→ **Texte à lire**
%%

Autre regret : le stage dans un service polyvalent n'est plus obligatoire, ce qui porte atteinte à la polyvalence de secteur, qui avait déjà du plomb dans l'aile dans certains départements après la première vague de décentralisation. Au final, l'ANAS craint que la notion de site qualifiant ne favorise la « transmission de la demande institutionnelle » plutôt que celle de l'usager.

Des surcoûts générés

Si beaucoup de travail reste encore à accomplir, cette partie cruciale de la réforme est plutôt bien engagée dans certains départements. Le conseil général de Seine-Saint-Denis, qui a signé il y a quatre ans une charte de partenariat avec les écoles, a organisé des groupes de réflexion avec les formateurs terrain depuis que la réforme est dans les tuyaux. Au conseil général de l'Isère, la réflexion est également en cours. « Par convention avec l'IUT de Grenoble, une assistante sociale consacre 10 % de son temps au suivi des stages, avec une indemnisation que l'établissement nous rembourse », explique Françoise Raynaud, chef du service « Evolution des pratiques professionnelles »  au conseil général. Ce type d'accord pourrait éventuellement se développer, mais il faut que les centres de formation aient des moyens. »

%%

→ **Tâches à réaliser**
1. Dans le texte à lire, quelle part de son temps une assistante sociale consacre-t-elle au suivi des stages, d'après la convention passée avec l'IUT de Grenoble ?
2. Reproduisez sans aucune modification le passage du texte à lire qui commence à « Autre regret : le » et se termine à « celle de l'usager. ».
Les données n'ont aucun rôle à jouer ici.

→ **Informations extraites**
%%

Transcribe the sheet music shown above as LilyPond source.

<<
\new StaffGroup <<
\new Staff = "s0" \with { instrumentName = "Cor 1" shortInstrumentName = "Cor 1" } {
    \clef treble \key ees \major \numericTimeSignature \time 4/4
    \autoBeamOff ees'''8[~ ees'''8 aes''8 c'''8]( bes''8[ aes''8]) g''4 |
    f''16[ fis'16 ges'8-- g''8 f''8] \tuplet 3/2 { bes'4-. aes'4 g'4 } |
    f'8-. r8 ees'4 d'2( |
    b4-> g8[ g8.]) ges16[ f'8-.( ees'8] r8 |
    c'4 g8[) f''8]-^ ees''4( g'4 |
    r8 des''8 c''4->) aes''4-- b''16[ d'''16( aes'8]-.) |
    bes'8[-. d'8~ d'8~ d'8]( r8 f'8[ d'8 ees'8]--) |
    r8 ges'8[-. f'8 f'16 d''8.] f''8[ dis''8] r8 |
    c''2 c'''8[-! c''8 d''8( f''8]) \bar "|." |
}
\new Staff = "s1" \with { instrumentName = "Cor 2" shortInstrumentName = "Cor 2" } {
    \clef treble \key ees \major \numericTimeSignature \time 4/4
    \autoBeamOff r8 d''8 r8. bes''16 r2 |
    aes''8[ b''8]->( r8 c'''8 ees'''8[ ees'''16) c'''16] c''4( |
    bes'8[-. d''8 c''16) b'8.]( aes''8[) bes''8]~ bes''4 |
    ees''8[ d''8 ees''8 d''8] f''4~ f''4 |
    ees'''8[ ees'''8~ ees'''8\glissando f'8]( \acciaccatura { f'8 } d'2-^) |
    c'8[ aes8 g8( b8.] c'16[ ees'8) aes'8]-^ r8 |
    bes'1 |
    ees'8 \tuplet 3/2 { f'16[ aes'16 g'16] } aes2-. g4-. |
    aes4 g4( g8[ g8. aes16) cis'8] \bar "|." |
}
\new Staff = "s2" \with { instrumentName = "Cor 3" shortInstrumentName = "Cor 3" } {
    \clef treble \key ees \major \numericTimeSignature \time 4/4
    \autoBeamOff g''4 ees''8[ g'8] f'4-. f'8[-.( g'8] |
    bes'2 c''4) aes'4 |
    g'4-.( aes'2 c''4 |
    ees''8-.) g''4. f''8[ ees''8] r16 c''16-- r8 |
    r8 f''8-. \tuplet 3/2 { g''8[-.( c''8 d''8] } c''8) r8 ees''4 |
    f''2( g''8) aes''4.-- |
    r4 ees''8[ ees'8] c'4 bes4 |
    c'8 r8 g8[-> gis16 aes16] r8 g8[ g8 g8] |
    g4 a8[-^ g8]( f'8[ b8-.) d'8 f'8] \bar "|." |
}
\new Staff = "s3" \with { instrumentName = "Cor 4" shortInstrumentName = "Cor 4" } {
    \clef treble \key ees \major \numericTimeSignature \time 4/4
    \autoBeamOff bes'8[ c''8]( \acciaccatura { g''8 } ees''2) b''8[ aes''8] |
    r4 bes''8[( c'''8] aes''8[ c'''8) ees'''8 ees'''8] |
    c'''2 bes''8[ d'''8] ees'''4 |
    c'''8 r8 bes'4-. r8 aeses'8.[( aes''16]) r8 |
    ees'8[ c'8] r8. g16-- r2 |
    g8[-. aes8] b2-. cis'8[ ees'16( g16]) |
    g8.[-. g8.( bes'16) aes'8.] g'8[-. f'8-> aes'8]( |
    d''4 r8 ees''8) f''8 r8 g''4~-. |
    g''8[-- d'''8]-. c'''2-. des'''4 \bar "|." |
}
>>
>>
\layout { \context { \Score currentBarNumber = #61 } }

%%

→ **Résultats des tâches**
1. Elle y consacre 10 % de son temps.

2.
Autre regret : le stage dans un service polyvalent n'est plus obligatoire, ce qui porte atteinte à la polyvalence de secteur, qui avait déjà du plomb dans l'aile dans certains départements après la première vague de décentralisation. Au final, l'ANAS craint que la notion de site qualifiant ne favorise la « transmission de la demande institutionnelle » plutôt que celle de l'usager.